The runtime performance penalty (if any) is irrelevant; the actual reason is that dealing with optionals would make Swift arrays highly inconvenient to use. It’s a pretty close match with .ascii.

taylorswift · March 18, 2019, 3:50am

(we should change the rationale in the commonly rejected then)

Avi · March 18, 2019, 3:50am

I have been following the discussion since the original pitch. I won't pretend to understand all the nuances of Unicode and how it interacts with all the Swift character-ish types. I only want to say that the way I see the proposal, we're not talking about strings at all. We are talking about byte sequences that happen to be both representable and represented as human-readable characters (lowercase c).
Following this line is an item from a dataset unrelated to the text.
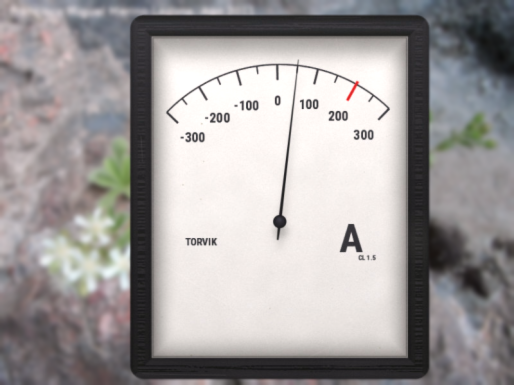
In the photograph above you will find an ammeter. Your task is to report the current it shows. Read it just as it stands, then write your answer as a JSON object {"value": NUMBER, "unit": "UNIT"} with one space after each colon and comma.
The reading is {"value": 50, "unit": "A"}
The byte sequences may be chosen such that they form a nemonic, but they are bytes first, characters second.

The way I see it, this proposal is about representing such characters in the language such that they represent the intended byte values (which happen to be given by the ASCII standard, but theoretically could come from anywhere). There is a strong preference for static checking of the representation to ensure the intended values are encoded.

I don't think this proposal has anything to do with strings, and changes to the language to accommodate the feature are in no way an indictment of string design. It's rather an acknowledgement of the fact that human communication is complicated, and that we use textual characters for different purposes at different times.
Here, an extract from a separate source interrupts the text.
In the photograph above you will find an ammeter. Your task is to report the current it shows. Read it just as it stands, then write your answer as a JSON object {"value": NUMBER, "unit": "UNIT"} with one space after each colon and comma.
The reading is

lorentey · March 18, 2019, 3:51am

You insist on doing questionable micro-optimizations; I’m just showing you the way to do it right. String literals have contiguous storage, like arrays. Feel free to use it when you must.

I’d personally just use starts(with:), like I did above. Is it not good enough for your case?
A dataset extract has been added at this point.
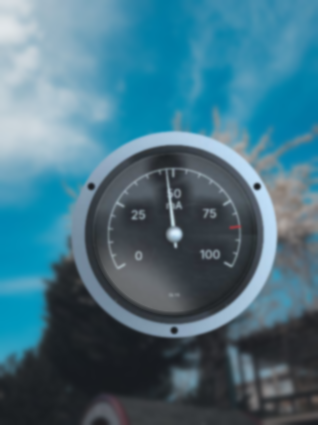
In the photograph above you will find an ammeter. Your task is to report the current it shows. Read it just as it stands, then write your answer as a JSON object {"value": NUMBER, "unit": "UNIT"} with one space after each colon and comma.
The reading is {"value": 47.5, "unit": "mA"}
taylorswift · March 18, 2019, 4:19am

No, because the case we are talking about is the

// storing a bytestring value 
static 
var liga:(Int8, Int8, Int8, Int8) 
{
    return (108, 105, 103, 97) // ('l', 'i', 'g', 'a')
}

one, not the signature matching one. (#6)

The count of 4 is part of the type information,, which "liga".utf8 discards. OTF font features, like many other ASCII tags, are not stringly-typed identifiers, but strongly-typed values, whose “honest” type is actually an enum with a UInt32 rawValue backing.

(In this situation, you would also want the user to be able to supply their own (UInt8, UInt8, UInt8, UInt8) slugs in addition to the common ones defined as static vars, so String.UTF8View is absolutely the wrong currency type to use for this. For example, your library might not define CommonFeatures.scientificInferiors:UInt32/(UInt8, UInt8, UInt8, UInt8), but you’d want people to be able to supply ('s', 'i', 'n', 'f') just as easily in its place. I’m sure you’ll suggest changing the API to traffic in "liga" and "sinf" instead of ('l', 'i', 'g', 'a') and ('s', 'i', 'n', 'f'), but it would be a shame if the entire API had to be weakened to taking untyped Strings just to accommodate this.)